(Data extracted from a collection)
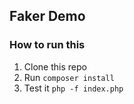 ## Faker Demo

### How to run this
1. Clone this repo
2. Run `composer install`
3. Test it `php -f index.php`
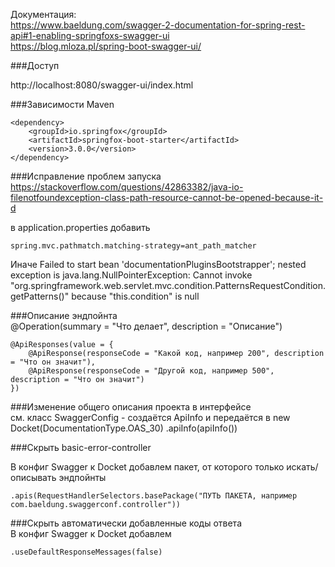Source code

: Документация:  
https://www.baeldung.com/swagger-2-documentation-for-spring-rest-api#1-enabling-springfoxs-swagger-ui  
https://blog.mloza.pl/spring-boot-swagger-ui/

###Доступ

http://localhost:8080/swagger-ui/index.html

###Зависимости Maven 

    <dependency>
        <groupId>io.springfox</groupId>
        <artifactId>springfox-boot-starter</artifactId>
        <version>3.0.0</version>
    </dependency>

###Исправление проблем запуска
https://stackoverflow.com/questions/42863382/java-io-filenotfoundexception-class-path-resource-cannot-be-opened-because-it-d  

в application.properties добавить 
    
    spring.mvc.pathmatch.matching-strategy=ant_path_matcher

Иначе Failed to start bean 'documentationPluginsBootstrapper'; nested exception is java.lang.NullPointerException: Cannot invoke "org.springframework.web.servlet.mvc.condition.PatternsRequestCondition.getPatterns()" because "this.condition" is null

###Описание эндпойнта   
    @Operation(summary = "Что делает", description = "Описание")   

    @ApiResponses(value = {
        @ApiResponse(responseCode = "Какой код, например 200", description = "Что он значит"),
        @ApiResponse(responseCode = "Другой код, например 500", description = "Что он значит")
    })


###Изменение общего описания проекта в интерфейсе  
см. класс SwaggerConfig - создаётся ApiInfo и передаётся в new Docket(DocumentationType.OAS_30)
.apiInfo(apiInfo())

###Скрыть basic-error-controller

В конфиг Swagger к Docket добавлем пакет, от которого только искать/описывать эндпойнты

    .apis(RequestHandlerSelectors.basePackage("ПУТЬ ПАКЕТА, например com.baeldung.swaggerconf.controller"))

###Скрыть автоматически добавленные коды ответа  
В конфиг Swagger к Docket добавлем

    .useDefaultResponseMessages(false)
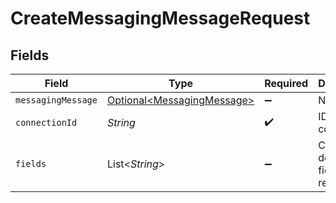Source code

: # CreateMessagingMessageRequest


## Fields

| Field                                                                  | Type                                                                   | Required                                                               | Description                                                            |
| ---------------------------------------------------------------------- | ---------------------------------------------------------------------- | ---------------------------------------------------------------------- | ---------------------------------------------------------------------- |
| `messagingMessage`                                                     | [Optional\<MessagingMessage>](../../models/shared/MessagingMessage.md) | :heavy_minus_sign:                                                     | N/A                                                                    |
| `connectionId`                                                         | *String*                                                               | :heavy_check_mark:                                                     | ID of the connection                                                   |
| `fields`                                                               | List\<*String*>                                                        | :heavy_minus_sign:                                                     | Comma-delimited fields to return                                       |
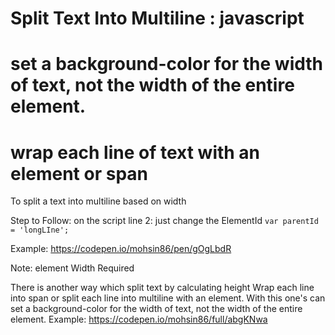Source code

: # Split Text Into Multiline : javascript
# set a background-color for the width of text, not the width of the entire element.
# wrap each line of text with an element or span
To split a text into multiline based on width

Step to Follow:
on the script line 2: just change the ElementId
`var parentId = 'longLIne';`



Example: https://codepen.io/mohsin86/pen/gOgLbdR

Note:  element Width Required

There is another way which split text by calculating height
Wrap each line into span or split each line into multiline with an element.
With this one's can set a background-color for the width of text, not the width of the entire element.
Example: https://codepen.io/mohsin86/full/abgKNwa
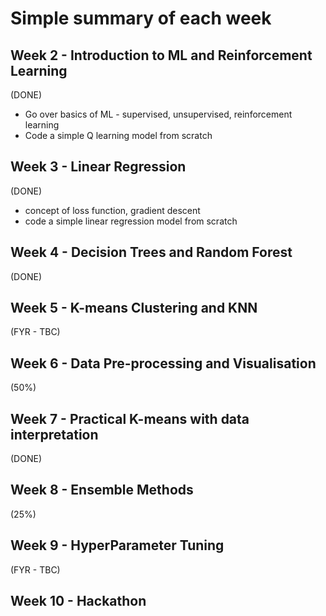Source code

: # Simple summary of each week

## Week 2 - Introduction to ML and Reinforcement Learning
(DONE)
- Go over basics of ML - supervised, unsupervised, reinforcement learning
- Code a simple Q learning model from scratch

## Week 3 - Linear Regression
(DONE)
- concept of loss function, gradient descent
- code a simple linear regression model from scratch

## Week 4 - Decision Trees and Random Forest
(DONE)

## Week 5 - K-means Clustering and KNN 
(FYR - TBC)

## Week 6 - Data Pre-processing and Visualisation
(50%)

## Week 7 - Practical K-means with data interpretation
(DONE)

## Week 8 - Ensemble Methods
(25%)

## Week 9 - HyperParameter Tuning
(FYR - TBC)

## Week 10 - Hackathon
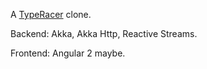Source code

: A [TypeRacer](http://play.typeracer.com/) clone.

Backend: Akka, Akka Http, Reactive Streams.

Frontend: Angular 2 maybe.
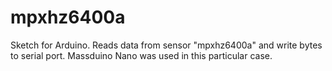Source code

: # mpxhz6400a
Sketch for Arduino. Reads data from sensor "mpxhz6400a" and write bytes to serial port. Massduino Nano was used in this particular case.
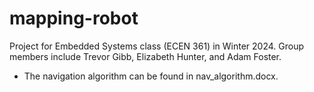 # mapping-robot
Project for Embedded Systems class (ECEN 361) in Winter 2024. Group members include Trevor Gibb, Elizabeth Hunter, and Adam Foster.

* The navigation algorithm can be found in nav_algorithm.docx.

*PROBLEM DETAILS:* Pictures are not part of the copy. Return every record exactly.

*ANSWER FOR THIS EXERCISE:*
 ## Faker Demo

### How to run this
1. Clone this repo
2. Run `composer install`
3. Test it `php -f index.php`
Source code

: Документация:  
https://www.baeldung.com/swagger-2-documentation-for-spring-rest-api#1-enabling-springfoxs-swagger-ui  
https://blog.mloza.pl/spring-boot-swagger-ui/

###Доступ

http://localhost:8080/swagger-ui/index.html

###Зависимости Maven 

    <dependency>
        <groupId>io.springfox</groupId>
        <artifactId>springfox-boot-starter</artifactId>
        <version>3.0.0</version>
    </dependency>

###Исправление проблем запуска
https://stackoverflow.com/questions/42863382/java-io-filenotfoundexception-class-path-resource-cannot-be-opened-because-it-d  

в application.properties добавить 
    
    spring.mvc.pathmatch.matching-strategy=ant_path_matcher

Иначе Failed to start bean 'documentationPluginsBootstrapper'; nested exception is java.lang.NullPointerException: Cannot invoke "org.springframework.web.servlet.mvc.condition.PatternsRequestCondition.getPatterns()" because "this.condition" is null

###Описание эндпойнта   
    @Operation(summary = "Что делает", description = "Описание")   

    @ApiResponses(value = {
        @ApiResponse(responseCode = "Какой код, например 200", description = "Что он значит"),
        @ApiResponse(responseCode = "Другой код, например 500", description = "Что он значит")
    })


###Изменение общего описания проекта в интерфейсе  
см. класс SwaggerConfig - создаётся ApiInfo и передаётся в new Docket(DocumentationType.OAS_30)
.apiInfo(apiInfo())

###Скрыть basic-error-controller

В конфиг Swagger к Docket добавлем пакет, от которого только искать/описывать эндпойнты

    .apis(RequestHandlerSelectors.basePackage("ПУТЬ ПАКЕТА, например com.baeldung.swaggerconf.controller"))

###Скрыть автоматически добавленные коды ответа  
В конфиг Swagger к Docket добавлем

    .useDefaultResponseMessages(false)
Source code

: # CreateMessagingMessageRequest


## Fields

| Field                                                                  | Type                                                                   | Required                                                               | Description                                                            |
| ---------------------------------------------------------------------- | ---------------------------------------------------------------------- | ---------------------------------------------------------------------- | ---------------------------------------------------------------------- |
| `messagingMessage`                                                     | [Optional\<MessagingMessage>](../../models/shared/MessagingMessage.md) | :heavy_minus_sign:                                                     | N/A                                                                    |
| `connectionId`                                                         | *String*                                                               | :heavy_check_mark:                                                     | ID of the connection                                                   |
| `fields`                                                               | List\<*String*>                                                        | :heavy_minus_sign:                                                     | Comma-delimited fields to return                                       |
Source code

: # Split Text Into Multiline : javascript
# set a background-color for the width of text, not the width of the entire element.
# wrap each line of text with an element or span
To split a text into multiline based on width

Step to Follow:
on the script line 2: just change the ElementId
`var parentId = 'longLIne';`



Example: https://codepen.io/mohsin86/pen/gOgLbdR

Note:  element Width Required

There is another way which split text by calculating height
Wrap each line into span or split each line into multiline with an element.
With this one's can set a background-color for the width of text, not the width of the entire element.
Example: https://codepen.io/mohsin86/full/abgKNwa
Source code

: # Simple summary of each week

## Week 2 - Introduction to ML and Reinforcement Learning
(DONE)
- Go over basics of ML - supervised, unsupervised, reinforcement learning
- Code a simple Q learning model from scratch

## Week 3 - Linear Regression
(DONE)
- concept of loss function, gradient descent
- code a simple linear regression model from scratch

## Week 4 - Decision Trees and Random Forest
(DONE)

## Week 5 - K-means Clustering and KNN 
(FYR - TBC)

## Week 6 - Data Pre-processing and Visualisation
(50%)

## Week 7 - Practical K-means with data interpretation
(DONE)

## Week 8 - Ensemble Methods
(25%)

## Week 9 - HyperParameter Tuning
(FYR - TBC)

## Week 10 - Hackathon
Source code

: A [TypeRacer](http://play.typeracer.com/) clone.

Backend: Akka, Akka Http, Reactive Streams.

Frontend: Angular 2 maybe.
Source code

: # mpxhz6400a
Sketch for Arduino. Reads data from sensor "mpxhz6400a" and write bytes to serial port. Massduino Nano was used in this particular case.
 # mapping-robot
Project for Embedded Systems class (ECEN 361) in Winter 2024. Group members include Trevor Gibb, Elizabeth Hunter, and Adam Foster.

* The navigation algorithm can be found in nav_algorithm.docx.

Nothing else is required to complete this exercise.